3) Shifting the risk to others. 
Whilst using an “approved” contractor and an “approved” process will reduce the political risk for yourself by providing someone else to blame, this does not mean it reduces risk to the company. If you keep failing despite repeating the same process, question whether better specification is the answer.

Wrapping it up

This process I’ve outlined above has been successfully used on several projects for over 15 years. There is no magic here, no secret sauce, and nothing too taxing because those six simple questions are at its heart. Anyone managing a project should be able to provide a reasonable, though never perfect, answer.

These questions are my simple tips for managing any project.
1) “Who are the users?”
2) “What are the users’ needs?”
3) “What capabilities do we need to meet those needs?”
4) “What components do those capabilities need?”
5) “How evolved are these components?”
6) “How are we managing these components?”

Now, as I said, this is a fundamental article. There are many paths to failure, but if you get this lot wrong at the beginning and end up with a contract structure based upon specifying that which cannot be specified, you’re likely heading towards a costly mistake.

Additional notes — Graph versus Map

For those who don’t understand the difference between a graph and a map, the following images should help. The top three images are all graphs, and they are the same. They each contain three nodes connected by two relationships. You can rotate the components by any degree you wish and remain identical.

Graph versus Map














However, the bottom three images are all maps and completely different. If you rotate them, they also mean something else. The distinction between a map and a graph is that in the map, the space has meaning. This is why, with a map, you can’t just move a component (keeping the relationships the same) and expect the map to have the same meaning. It’s also why they are great tools for understanding territorial, economic, social, technological or political landscapes.

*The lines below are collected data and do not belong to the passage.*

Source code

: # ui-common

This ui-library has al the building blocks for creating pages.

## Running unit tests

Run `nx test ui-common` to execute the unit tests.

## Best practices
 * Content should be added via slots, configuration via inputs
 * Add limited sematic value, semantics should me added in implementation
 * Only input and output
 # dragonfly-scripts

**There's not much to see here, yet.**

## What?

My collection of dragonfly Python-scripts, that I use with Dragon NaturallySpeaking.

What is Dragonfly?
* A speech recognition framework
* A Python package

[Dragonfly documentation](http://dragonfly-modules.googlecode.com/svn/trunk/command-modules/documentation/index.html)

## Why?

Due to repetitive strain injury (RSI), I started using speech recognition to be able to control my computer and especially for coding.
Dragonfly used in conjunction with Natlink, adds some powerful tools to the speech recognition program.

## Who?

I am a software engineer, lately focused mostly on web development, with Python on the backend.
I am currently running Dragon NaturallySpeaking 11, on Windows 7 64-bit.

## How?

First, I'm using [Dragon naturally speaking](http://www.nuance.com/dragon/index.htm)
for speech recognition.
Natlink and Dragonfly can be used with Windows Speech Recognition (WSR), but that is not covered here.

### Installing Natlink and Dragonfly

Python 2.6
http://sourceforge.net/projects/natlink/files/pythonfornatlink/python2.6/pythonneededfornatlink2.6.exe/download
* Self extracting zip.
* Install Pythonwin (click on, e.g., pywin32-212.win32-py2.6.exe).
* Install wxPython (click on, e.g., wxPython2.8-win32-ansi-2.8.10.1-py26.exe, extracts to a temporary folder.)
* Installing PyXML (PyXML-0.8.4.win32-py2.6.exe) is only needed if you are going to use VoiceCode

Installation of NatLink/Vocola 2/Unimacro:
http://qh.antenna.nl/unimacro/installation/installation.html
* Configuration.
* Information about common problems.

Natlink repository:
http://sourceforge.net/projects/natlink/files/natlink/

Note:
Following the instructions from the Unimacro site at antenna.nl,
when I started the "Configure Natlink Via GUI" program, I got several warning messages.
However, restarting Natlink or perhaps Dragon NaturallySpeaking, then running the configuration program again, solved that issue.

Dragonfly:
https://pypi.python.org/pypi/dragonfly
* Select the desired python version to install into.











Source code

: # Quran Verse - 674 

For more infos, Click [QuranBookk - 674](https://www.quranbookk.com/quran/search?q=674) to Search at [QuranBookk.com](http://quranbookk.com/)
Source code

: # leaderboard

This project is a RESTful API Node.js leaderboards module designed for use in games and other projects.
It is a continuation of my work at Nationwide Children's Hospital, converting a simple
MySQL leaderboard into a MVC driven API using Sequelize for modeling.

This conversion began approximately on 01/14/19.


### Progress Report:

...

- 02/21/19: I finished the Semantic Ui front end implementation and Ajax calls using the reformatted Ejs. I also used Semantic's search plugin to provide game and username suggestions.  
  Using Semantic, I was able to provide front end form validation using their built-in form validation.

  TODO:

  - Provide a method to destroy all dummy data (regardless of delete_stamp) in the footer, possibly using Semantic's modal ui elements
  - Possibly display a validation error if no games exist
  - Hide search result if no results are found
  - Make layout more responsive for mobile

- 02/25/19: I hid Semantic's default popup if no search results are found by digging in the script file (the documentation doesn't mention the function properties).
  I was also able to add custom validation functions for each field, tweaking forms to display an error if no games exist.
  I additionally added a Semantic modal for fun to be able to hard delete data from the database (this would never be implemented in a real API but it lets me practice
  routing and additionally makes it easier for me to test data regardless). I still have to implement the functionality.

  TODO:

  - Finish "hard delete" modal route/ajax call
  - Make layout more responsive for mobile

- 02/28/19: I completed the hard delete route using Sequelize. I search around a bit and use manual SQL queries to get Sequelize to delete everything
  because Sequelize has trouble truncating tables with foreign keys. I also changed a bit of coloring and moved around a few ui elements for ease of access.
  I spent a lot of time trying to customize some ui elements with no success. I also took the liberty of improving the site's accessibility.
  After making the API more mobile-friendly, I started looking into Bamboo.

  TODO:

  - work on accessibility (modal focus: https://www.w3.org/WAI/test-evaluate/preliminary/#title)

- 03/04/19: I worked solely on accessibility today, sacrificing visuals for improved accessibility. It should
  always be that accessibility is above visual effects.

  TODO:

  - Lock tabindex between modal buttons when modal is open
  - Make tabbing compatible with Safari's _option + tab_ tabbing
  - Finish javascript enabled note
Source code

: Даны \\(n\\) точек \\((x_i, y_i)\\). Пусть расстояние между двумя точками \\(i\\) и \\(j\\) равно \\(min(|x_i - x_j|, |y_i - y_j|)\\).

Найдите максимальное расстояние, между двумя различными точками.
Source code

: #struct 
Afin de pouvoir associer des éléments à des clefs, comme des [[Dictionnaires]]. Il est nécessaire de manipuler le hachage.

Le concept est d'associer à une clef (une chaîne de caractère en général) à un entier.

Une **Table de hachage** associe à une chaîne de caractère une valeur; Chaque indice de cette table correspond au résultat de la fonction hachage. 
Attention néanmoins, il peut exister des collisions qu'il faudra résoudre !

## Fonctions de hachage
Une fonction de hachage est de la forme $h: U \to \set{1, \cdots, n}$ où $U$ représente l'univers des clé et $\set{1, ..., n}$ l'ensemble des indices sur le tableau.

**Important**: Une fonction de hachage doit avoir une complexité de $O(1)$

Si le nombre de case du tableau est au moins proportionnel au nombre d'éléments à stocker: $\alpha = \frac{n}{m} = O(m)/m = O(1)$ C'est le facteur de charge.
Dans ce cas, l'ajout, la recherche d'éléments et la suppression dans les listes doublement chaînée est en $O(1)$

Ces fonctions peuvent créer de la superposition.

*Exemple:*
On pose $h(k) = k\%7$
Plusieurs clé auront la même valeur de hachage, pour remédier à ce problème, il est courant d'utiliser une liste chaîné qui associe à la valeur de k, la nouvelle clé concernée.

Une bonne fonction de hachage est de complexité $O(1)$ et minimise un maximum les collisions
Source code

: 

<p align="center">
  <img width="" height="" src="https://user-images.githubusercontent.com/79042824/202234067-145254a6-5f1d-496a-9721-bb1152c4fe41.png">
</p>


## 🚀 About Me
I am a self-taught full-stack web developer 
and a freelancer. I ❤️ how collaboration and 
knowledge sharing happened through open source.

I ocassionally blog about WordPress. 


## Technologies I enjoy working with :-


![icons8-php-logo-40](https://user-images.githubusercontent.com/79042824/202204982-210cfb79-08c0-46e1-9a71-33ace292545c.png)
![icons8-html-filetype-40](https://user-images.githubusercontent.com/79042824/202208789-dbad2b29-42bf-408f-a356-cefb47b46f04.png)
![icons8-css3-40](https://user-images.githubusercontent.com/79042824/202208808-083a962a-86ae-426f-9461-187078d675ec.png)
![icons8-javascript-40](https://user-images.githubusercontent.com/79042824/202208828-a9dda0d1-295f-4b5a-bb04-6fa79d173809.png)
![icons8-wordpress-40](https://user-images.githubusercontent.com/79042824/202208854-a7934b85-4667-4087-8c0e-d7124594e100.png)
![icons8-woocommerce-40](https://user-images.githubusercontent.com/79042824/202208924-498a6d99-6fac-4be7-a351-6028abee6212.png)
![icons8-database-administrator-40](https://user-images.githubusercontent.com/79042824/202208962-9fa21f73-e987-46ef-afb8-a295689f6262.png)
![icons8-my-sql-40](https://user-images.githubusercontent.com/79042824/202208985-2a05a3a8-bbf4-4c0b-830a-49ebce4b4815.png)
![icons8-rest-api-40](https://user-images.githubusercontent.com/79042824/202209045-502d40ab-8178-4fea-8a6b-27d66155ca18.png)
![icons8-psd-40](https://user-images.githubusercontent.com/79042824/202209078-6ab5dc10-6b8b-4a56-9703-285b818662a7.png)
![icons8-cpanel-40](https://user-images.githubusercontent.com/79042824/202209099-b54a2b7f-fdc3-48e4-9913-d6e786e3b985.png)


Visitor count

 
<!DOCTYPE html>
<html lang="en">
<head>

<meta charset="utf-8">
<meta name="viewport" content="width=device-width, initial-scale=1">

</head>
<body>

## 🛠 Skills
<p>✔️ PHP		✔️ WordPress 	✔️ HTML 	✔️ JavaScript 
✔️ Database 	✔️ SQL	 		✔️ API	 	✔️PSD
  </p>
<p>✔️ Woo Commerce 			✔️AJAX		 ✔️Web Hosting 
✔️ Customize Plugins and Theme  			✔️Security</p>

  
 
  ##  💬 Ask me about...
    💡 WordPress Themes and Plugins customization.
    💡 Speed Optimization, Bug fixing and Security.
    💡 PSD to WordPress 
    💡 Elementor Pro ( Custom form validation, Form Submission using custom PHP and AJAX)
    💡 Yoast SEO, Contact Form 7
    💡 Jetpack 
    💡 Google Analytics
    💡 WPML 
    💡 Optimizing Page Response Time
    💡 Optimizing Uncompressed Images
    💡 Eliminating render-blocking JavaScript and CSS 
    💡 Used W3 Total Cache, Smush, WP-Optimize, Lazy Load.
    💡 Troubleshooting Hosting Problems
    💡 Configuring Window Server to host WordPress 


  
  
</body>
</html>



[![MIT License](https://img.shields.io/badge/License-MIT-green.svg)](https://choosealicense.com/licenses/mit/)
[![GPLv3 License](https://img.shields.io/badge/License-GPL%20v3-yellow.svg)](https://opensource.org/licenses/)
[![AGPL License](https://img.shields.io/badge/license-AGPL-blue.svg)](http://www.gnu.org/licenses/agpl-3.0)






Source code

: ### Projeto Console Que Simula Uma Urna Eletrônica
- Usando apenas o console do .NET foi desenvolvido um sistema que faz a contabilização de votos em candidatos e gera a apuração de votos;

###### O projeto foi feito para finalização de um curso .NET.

Almost everything you’ve ever seen in business that calls itself a map is instead a graph:- mind maps are mind graphs, business process maps are business process graphs, etc. What gives space meaning is the anchor (i.e. the compass or, in our maps, the user) combined with the position of pieces (i.e. this is west or east of this, or in our maps that this is higher up the value chain than that) and consistency of movement (i.e. north is north or in our maps, this is more evolved than that).